◆ **ASSIGNMENT**
Return the data exactly, but only from the line containing "Annotated regions visible" through its last line.

◆ **DATA SECTION**
▬▬▬▬▬▬▬▬▬▬
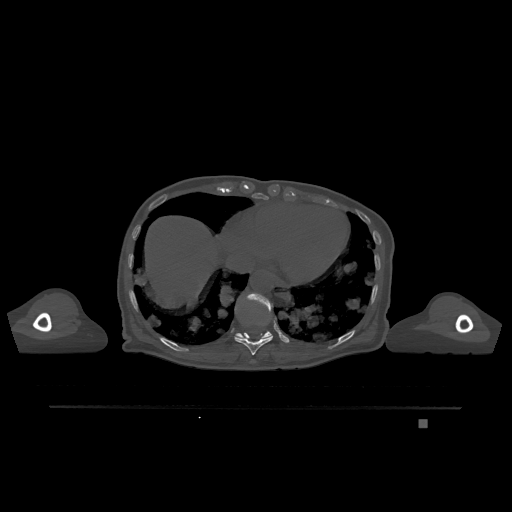
CT including the spine, one axial slice. Position 625 of 1317 along the scan axis. Bone window (W 1800 / L 400 HU). 0.5 mm slice thickness. 512 × 512 image matrix, field of view 500 × 500 mm. Patient: female, 74 years. From the clinical record (not read from this slice): primary cancer: lung.
Annotated regions visible in this slice (semi-automatically segmented with operator editing):
- T10 vertebra: bounding box <234,333,273,355> (left, top, right, bottom; pixels)
- T11 vertebra: <236,293,275,338>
▬▬▬▬▬▬▬▬▬▬
◆ **SOLUTION**
Annotated regions visible in this slice (semi-automatically segmented with operator editing):
- T10 vertebra: bounding box <234,333,273,355> (left, top, right, bottom; pixels)
- T11 vertebra: <236,293,275,338>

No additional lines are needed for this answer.